In accordance with applicable law, we may transfer your data to entities that process them on our behalf, e.g. entities cooperating with us. We are also obliged to make them available to certain authorities, such as the Tax Office or at the request of entities entitled to do so under other legal provisions, e.g. courts or law enforcement agencies. In some cases, however, access will only occur if they ask us about it, indicating the law that allows them to make such a request.
We do not provide for the transfer of your data to third countries or international organizations, that is, outside the economic area of the European Union. In the European Union, thanks to the GDPR, the text of which is available at: http://eur-lex.europa.eu/legal-content/PL/TXT/?uri=OJ:L:2016:119:TOC you are guaranteed the same level of protection of your data in all Member States.

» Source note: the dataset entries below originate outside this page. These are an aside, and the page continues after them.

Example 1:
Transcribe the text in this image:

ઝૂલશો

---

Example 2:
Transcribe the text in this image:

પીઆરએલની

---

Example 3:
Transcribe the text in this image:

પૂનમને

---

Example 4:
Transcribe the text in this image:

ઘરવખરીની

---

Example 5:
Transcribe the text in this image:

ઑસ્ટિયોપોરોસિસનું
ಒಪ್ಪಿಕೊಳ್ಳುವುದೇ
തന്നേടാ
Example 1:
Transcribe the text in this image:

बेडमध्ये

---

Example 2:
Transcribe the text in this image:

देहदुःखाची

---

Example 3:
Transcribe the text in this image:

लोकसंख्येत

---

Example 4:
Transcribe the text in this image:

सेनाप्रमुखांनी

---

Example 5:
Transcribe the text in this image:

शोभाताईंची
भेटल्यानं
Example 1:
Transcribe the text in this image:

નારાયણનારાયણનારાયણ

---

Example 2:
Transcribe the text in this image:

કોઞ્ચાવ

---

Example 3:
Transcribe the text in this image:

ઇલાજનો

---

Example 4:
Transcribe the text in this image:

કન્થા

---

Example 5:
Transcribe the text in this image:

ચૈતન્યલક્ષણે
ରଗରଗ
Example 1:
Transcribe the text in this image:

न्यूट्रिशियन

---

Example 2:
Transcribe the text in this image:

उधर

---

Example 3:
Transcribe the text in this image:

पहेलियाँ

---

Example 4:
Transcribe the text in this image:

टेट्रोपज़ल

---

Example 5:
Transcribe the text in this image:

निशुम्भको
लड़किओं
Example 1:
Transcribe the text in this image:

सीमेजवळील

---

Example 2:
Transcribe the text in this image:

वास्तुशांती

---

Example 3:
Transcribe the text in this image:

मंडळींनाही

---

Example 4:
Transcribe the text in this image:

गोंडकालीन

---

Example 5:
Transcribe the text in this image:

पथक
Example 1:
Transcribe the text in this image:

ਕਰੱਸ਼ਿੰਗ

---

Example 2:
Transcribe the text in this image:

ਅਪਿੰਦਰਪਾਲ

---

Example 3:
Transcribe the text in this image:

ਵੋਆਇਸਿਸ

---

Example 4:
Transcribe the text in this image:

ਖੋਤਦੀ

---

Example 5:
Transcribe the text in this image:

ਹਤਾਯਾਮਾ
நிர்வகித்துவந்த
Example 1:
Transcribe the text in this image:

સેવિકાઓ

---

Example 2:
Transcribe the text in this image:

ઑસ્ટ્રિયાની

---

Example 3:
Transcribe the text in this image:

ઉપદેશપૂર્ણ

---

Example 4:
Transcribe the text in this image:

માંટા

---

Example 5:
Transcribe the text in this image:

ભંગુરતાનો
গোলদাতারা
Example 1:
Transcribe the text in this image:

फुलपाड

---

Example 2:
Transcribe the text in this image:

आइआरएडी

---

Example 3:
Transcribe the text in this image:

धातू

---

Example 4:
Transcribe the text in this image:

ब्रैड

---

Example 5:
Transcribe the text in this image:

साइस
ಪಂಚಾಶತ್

7. How long will we process your data?
We pay great attention to limiting the amount of data we collect as well as the processing time to the minimum necessary. For this purpose, we carry out systematic reviews of paper and electronic documents in our possession, removing unnecessary ones, the expiration date of which has passed. Please note that the processing time of your data, depending on the basis on which we obtained it, may be determined by separate legal provisions, independent of us, which may impose on us the obligation to store your data, regardless of your will or desire. Examples include employment law, social security law or accounting regulations.
If the data held by us should be used for a purpose other than that for which it was collected, you will always be informed by us and you will be able to object to this.
8. What rights do you have in relation to your data?
If we process your personal data, you always have the right to:
• requests for access to data — within the limits of Article 15 of the GDPR,
• their rectification — within the limits of Article 16 GDPR
• requests for deletion — within the limits of Article 17 of the GDPR,
• or restriction of processing activities — within the limits of Article 18 GDPR,
• to object to the processing of data — within the limits of Article 21 of the GDPR,
• transfer of data, including obtaining copies thereof — within the limits of Article 20 of the GDPR.
All these rights are discussed in detail in Articles 15 to 21 of the GDPR, the text of which is available at the address indicated above.
You can also withdraw your consent to the processing of your personal data, in which case we will delete your personal data immediately, unless there is a legal obligation requiring us to continue processing them, for example, for the period specified in the requirements of the Act of 14 July 1983 on the National Archival Resources and Archives.
If you believe that in any way — which we obviously do not want — we have violated your rights or failed to ensure the security of your personal data, you have the right to lodge a complaint with the supervisory authority, which is the President of the Office for Personal Data Protection.
9. Automated decision making and profiling information.
Based on your data, we do not make any decisions that would be automated, that is, they would take place without human participation. We also do not take any action that aims to profile you.
10. How do we protect your data?
In order to ensure the security of your data, we use organizational and technical measures required by law. At our headquarters, we have installed the necessary physical security to prevent access to data by unauthorized persons. Our employees have the required authorizations and may process data in a limited way, i.e. only to the extent necessary for the proper performance of their official duties.